Original Link | Metropolitan Airport News

Julia Lauria-Blum | BY JULIA LAURIA-BLUM | NOVEMBER 14, 2022 | 14 MINS READ

Accessible Services at New York Airports

This October, the Air Carrier Access Act of 1986 (ACAA) celebrated its 36th anniversary. The ACAA (Public Law 99–435) prohibits discrimination against persons with disabilities in commercial air transportation. Airlines are required to provide passengers with disabilities with many types of assistance, including wheelchair or other guided assistance to board, deplane, or connect to another flight, and seating accommodation assistance that meets passenger’s disability-related needs, as well as assistance with the loading and stowing of assistive devices. After a lengthy rulemaking process that included regulatory negotiations involving representatives of the disability community and the airline industry, the U.S. Department of Transportation (USDOT) issued a final ACAA rule in March 1990, which has been amended 15 times by the USDOT to further improve access to transportation facilities and services.

The Centers for Disease Control estimates that 61 million adults in the U.S. live with a disability, which includes impairment in mobility, cognition, hearing, vision, independent living, and self-care. 
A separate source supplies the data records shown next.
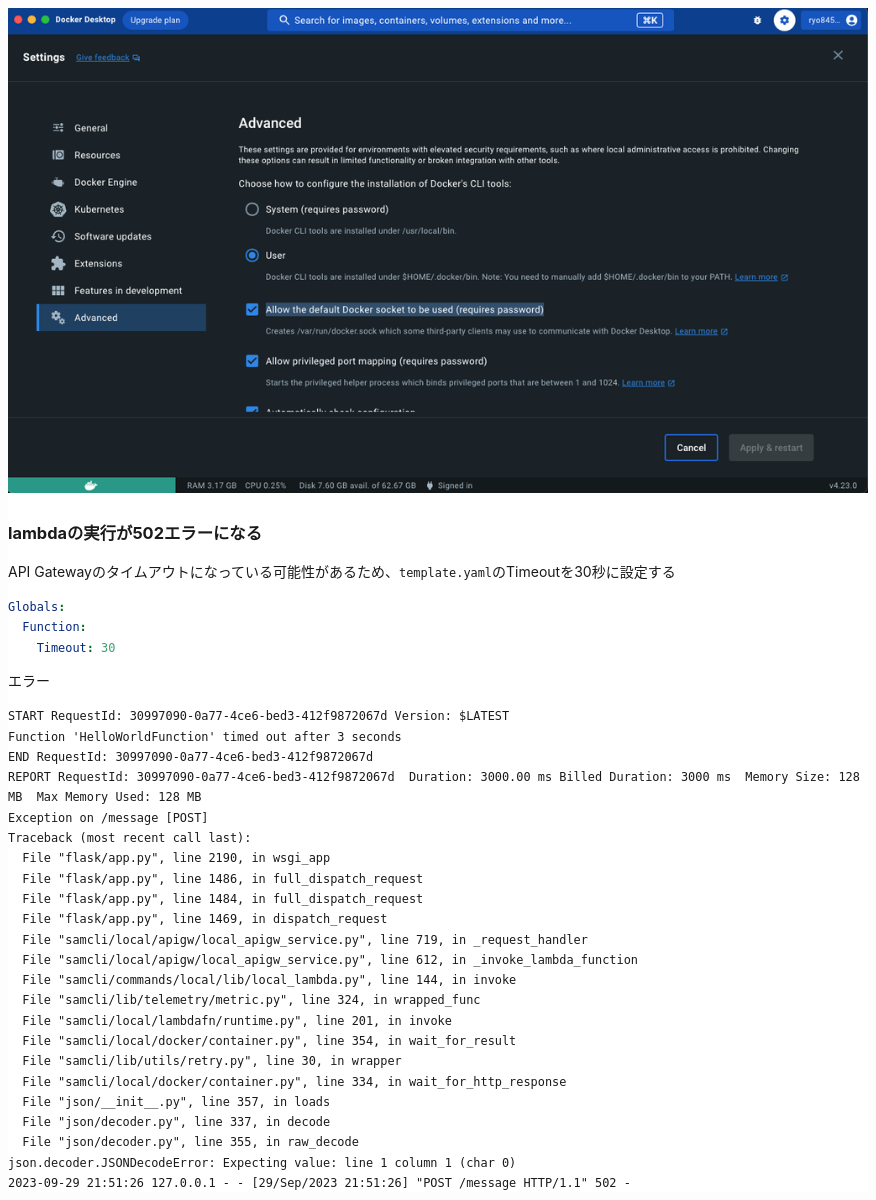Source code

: ![Alt text](image.png)


### lambdaの実行が502エラーになる
API Gatewayのタイムアウトになっている可能性があるため、`template.yaml`のTimeoutを30秒に設定する
```yml:template.yaml
Globals:
  Function:
    Timeout: 30
```
エラー
```
START RequestId: 30997090-0a77-4ce6-bed3-412f9872067d Version: $LATEST
Function 'HelloWorldFunction' timed out after 3 seconds
END RequestId: 30997090-0a77-4ce6-bed3-412f9872067d
REPORT RequestId: 30997090-0a77-4ce6-bed3-412f9872067d  Duration: 3000.00 ms Billed Duration: 3000 ms  Memory Size: 128 MB  Max Memory Used: 128 MB
Exception on /message [POST]
Traceback (most recent call last): 
  File "flask/app.py", line 2190, in wsgi_app
  File "flask/app.py", line 1486, in full_dispatch_request
  File "flask/app.py", line 1484, in full_dispatch_request
  File "flask/app.py", line 1469, in dispatch_request
  File "samcli/local/apigw/local_apigw_service.py", line 719, in _request_handler 
  File "samcli/local/apigw/local_apigw_service.py", line 612, in _invoke_lambda_function
  File "samcli/commands/local/lib/local_lambda.py", line 144, in invoke 
  File "samcli/lib/telemetry/metric.py", line 324, in wrapped_func
  File "samcli/local/lambdafn/runtime.py", line 201, in invoke
  File "samcli/local/docker/container.py", line 354, in wait_for_result 
  File "samcli/lib/utils/retry.py", line 30, in wrapper
  File "samcli/local/docker/container.py", line 334, in wait_for_http_response
  File "json/__init__.py", line 357, in loads
  File "json/decoder.py", line 337, in decode
  File "json/decoder.py", line 355, in raw_decode
json.decoder.JSONDecodeError: Expecting value: line 1 column 1 (char 0) 
2023-09-29 21:51:26 127.0.0.1 - - [29/Sep/2023 21:51:26] "POST /message HTTP/1.1" 502 -
```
Air travel for people with disabilities can be exceptionally challenging if airport facilities are not accessible and reasonable accommodations are not made, as in the most recent amendment to the Air Carrier Access Amendments Act (ACAA) of 2021. This bill expands provisions prohibiting discrimination against disabled individuals by an air carrier. Specifically, it lists certain actions that an air carrier must take or may not take concerning a disabled individual. Despite these amendments, people with disabilities, including veterans, continue to experience significant barriers with traveling in air transportation, such as damaged assistive devices; inaccessible aircraft, lavatories, communication media, delayed assistance; the treatment of service animals, inadequate disability cultural competency, and a lack of suitable seating accommodations.